**WORK INSTRUCTIONS**
An image-free, verbatim transcription of the records is the expected result.

**EXTRACTED ENTRIES**
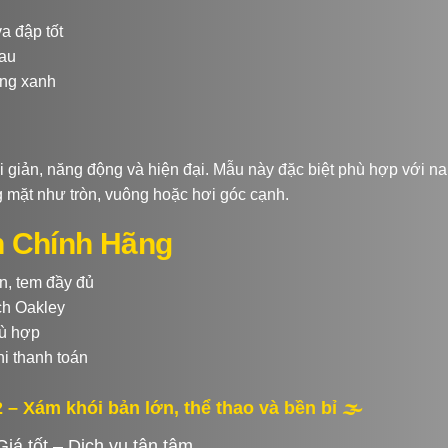
a đập tốt
đau
áng xanh
i giản, năng động và hiện đại. Mẫu này đặc biệt phù hợp với n
g mặt như tròn, vuông hoặc hơi góc cạnh.
h Chính Hãng
n, tem đầy đủ
ch Oakley
hù hợp
hi thanh toán
 Xám khói bản lớn, thể thao và bền bỉ 🌫️
iá tốt – Dịch vụ tận tâm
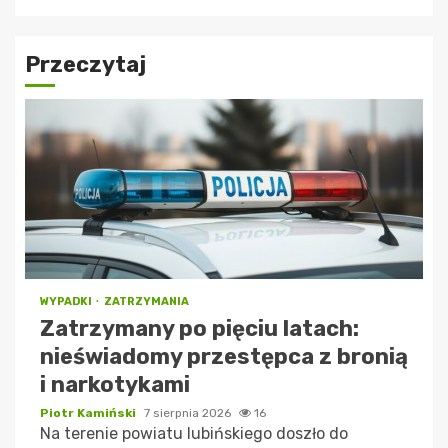
Przeczytaj
WYPADKI
ZATRZYMANIA
Zatrzymany po pięciu latach:
nieświadomy przestępca z bronią
i narkotykami
Piotr Kamiński
7 sierpnia 2026
16
Na terenie powiatu lubińskiego doszło do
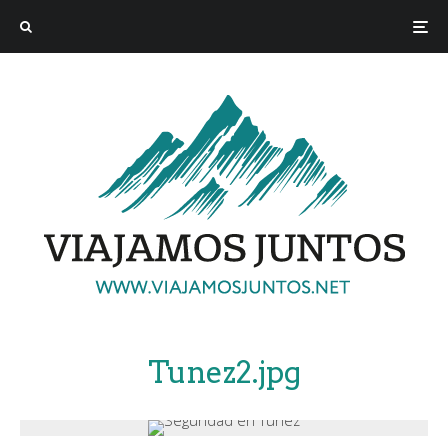
Tunez2.jpg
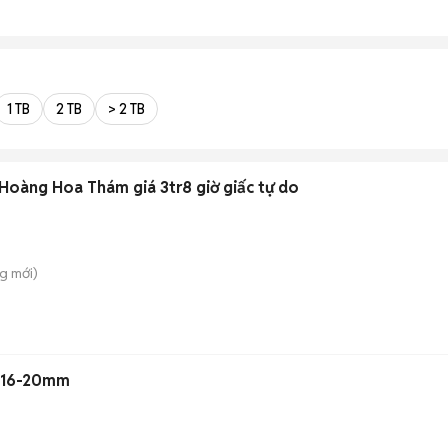
1 TB
2 TB
> 2 TB
oàng Hoa Thám giá 3tr8 giờ giấc tự do
ng
mới)
u 16-20mm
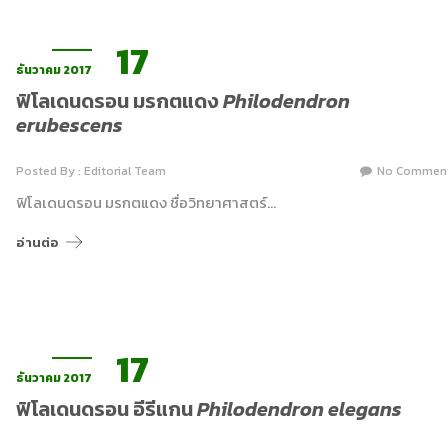
17
ธันวาคม 2017
ฟิโลเดนดรอน มรกตแดง
Philodendron
erubescens
Posted By : Editorial Team
No Commen
ฟิโลเดนดรอน มรกตแดง ชื่อวิทยาศาสตร์…
อ่านต่อ
17
ธันวาคม 2017
ฟิโลเดนดรอน อีรีแกน
Philodendron elegans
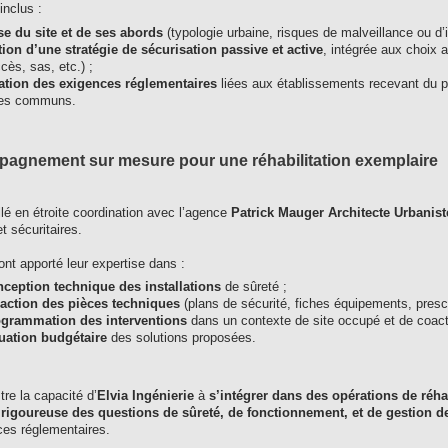
inclus :
e du site et de ses abords
(typologie urbaine, risques de malveillance ou d’i
tion d’une stratégie de sécurisation passive et active
, intégrée aux choix a
cès, sas, etc.) ;
ration des exigences réglementaires
liées aux établissements recevant du p
es communs.
agnement sur mesure pour une réhabilitation exemplaire
illé en étroite coordination avec l’agence
Patrick Mauger Architecte Urbanist
t sécuritaires.
nt apporté leur expertise dans :
ception technique des installations
de sûreté ;
action des pièces techniques
(plans de sécurité, fiches équipements, prescr
grammation des interventions
dans un contexte de site occupé et de coacti
uation budgétaire
des solutions proposées.
stre la capacité d’
Elvia Ingénierie
à
s’intégrer dans des opérations de réhab
 rigoureuse des questions de sûreté, de fonctionnement, et de gestion d
ces réglementaires.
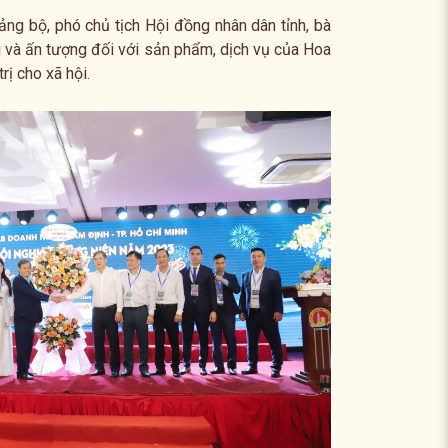
ng bộ, phó chủ tịch Hội đồng nhân dân tỉnh, bà
i và ấn tượng đối với sản phẩm, dịch vụ của Hoa
rị cho xã hội.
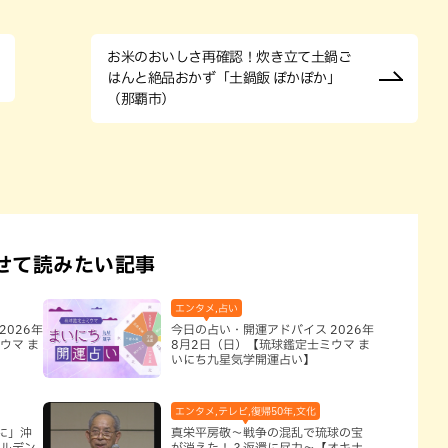
お米のおいしさ再確認！炊き立て土鍋ご
はんと絶品おかず「土鍋飯 ぽかぽか」
（那覇市）
せて読みたい記事
エンタメ,占い
2026年
今日の占い・開運アドバイス 2026年
ウマ ま
8月2日（日）【琉球鑑定士ミウマ ま
いにち九星気学開運占い】
エンタメ,テレビ,復帰50年,文化
に」沖
真栄平房敬～戦争の混乱で琉球の宝
ールデン
が消えた！？返還に尽力～【オキナ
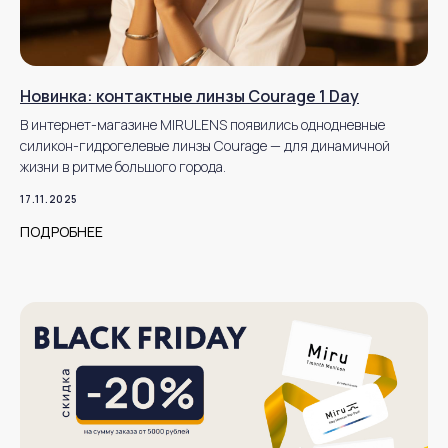
MIRU
+7 925 022 92 06
sales@mirulens.ru
Новинка: контактные линзы Courage 1 Day
г. Москва, ул. Остоженка, д. 25, строение 1
В интернет-магазине MIRULENS появились однодневные
силикон-гидрогелевые линзы Courage — для динамичной
жизни в ритме большого города.
ВСЕ О MIRU
ЮРИДИЧЕСКАЯ ИНФОРМАЦИЯ
17.11.2025
Каталог
Политика конфиденциальности
ПОДРОБНЕЕ
О компании
Условия обмена и возврата
Контакты
Оплата и доставка
MIRU ПЛЮС
Договор оферты
ПОМОЩЬ
Полезная
информация
Часто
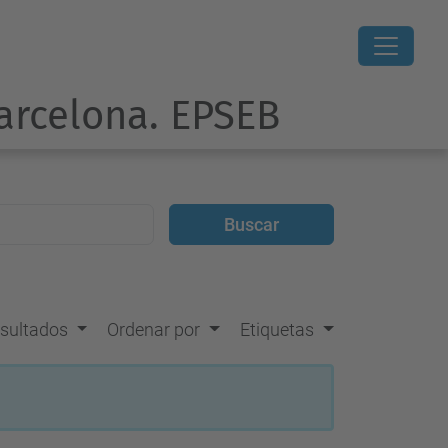
Barcelona. EPSEB
resultados
Ordenar por
Etiquetas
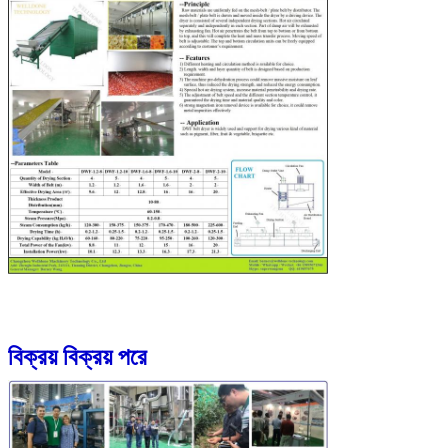
বিক্রয় বিক্রয় পরে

**ANSWER**
a đập tốt
đau
áng xanh
i giản, năng động và hiện đại. Mẫu này đặc biệt phù hợp với n
g mặt như tròn, vuông hoặc hơi góc cạnh.
h Chính Hãng
n, tem đầy đủ
ch Oakley
hù hợp
hi thanh toán
 Xám khói bản lớn, thể thao và bền bỉ 🌫️
iá tốt – Dịch vụ tận tâm
Przeczytaj
WYPADKI
ZATRZYMANIA
Zatrzymany po pięciu latach:
nieświadomy przestępca z bronią
i narkotykami
Piotr Kamiński
7 sierpnia 2026
16
Na terenie powiatu lubińskiego doszło do
Tunez2.jpg
1 TB
2 TB
> 2 TB
oàng Hoa Thám giá 3tr8 giờ giấc tự do
ng
mới)
u 16-20mm
17
ธันวาคม 2017
ฟิโลเดนดรอน มรกตแดง
Philodendron
erubescens
Posted By : Editorial Team
No Commen
ฟิโลเดนดรอน มรกตแดง ชื่อวิทยาศาสตร์…
อ่านต่อ
17
ธันวาคม 2017
ฟิโลเดนดรอน อีรีแกน
Philodendron elegans
inclus :
e du site et de ses abords
(typologie urbaine, risques de malveillance ou d’i
tion d’une stratégie de sécurisation passive et active
, intégrée aux choix a
cès, sas, etc.) ;
ration des exigences réglementaires
liées aux établissements recevant du p
es communs.
agnement sur mesure pour une réhabilitation exemplaire
illé en étroite coordination avec l’agence
Patrick Mauger Architecte Urbanist
t sécuritaires.
nt apporté leur expertise dans :
ception technique des installations
de sûreté ;
action des pièces techniques
(plans de sécurité, fiches équipements, prescr
grammation des interventions
dans un contexte de site occupé et de coacti
uation budgétaire
des solutions proposées.
stre la capacité d’
Elvia Ingénierie
à
s’intégrer dans des opérations de réhab
 rigoureuse des questions de sûreté, de fonctionnement, et de gestion d
ces réglementaires.
ng bộ, phó chủ tịch Hội đồng nhân dân tỉnh, bà
i và ấn tượng đối với sản phẩm, dịch vụ của Hoa
rị cho xã hội.
お米のおいしさ再確認！炊き立て土鍋ご
はんと絶品おかず「土鍋飯 ぽかぽか」
（那覇市）
せて読みたい記事
エンタメ,占い
2026年
今日の占い・開運アドバイス 2026年
ウマ ま
8月2日（日）【琉球鑑定士ミウマ ま
いにち九星気学開運占い】
エンタメ,テレビ,復帰50年,文化
に」沖
真栄平房敬～戦争の混乱で琉球の宝
ールデン
が消えた！？返還に尽力～【オキナ
MIRU
+7 925 022 92 06
sales@mirulens.ru
Новинка: контактные линзы Courage 1 Day
г. Москва, ул. Остоженка, д. 25, строение 1
В интернет-магазине MIRULENS появились однодневные
силикон-гидрогелевые линзы Courage — для динамичной
жизни в ритме большого города.
ВСЕ О MIRU
ЮРИДИЧЕСКАЯ ИНФОРМАЦИЯ
17.11.2025
Каталог
Политика конфиденциальности
ПОДРОБНЕЕ
О компании
Условия обмена и возврата
Контакты
Оплата и доставка
MIRU ПЛЮС
Договор оферты
ПОМОЩЬ
Полезная
информация
Часто
Barcelona. EPSEB
resultados
Ordenar por
Etiquetas
বিক্রয় বিক্রয় পরে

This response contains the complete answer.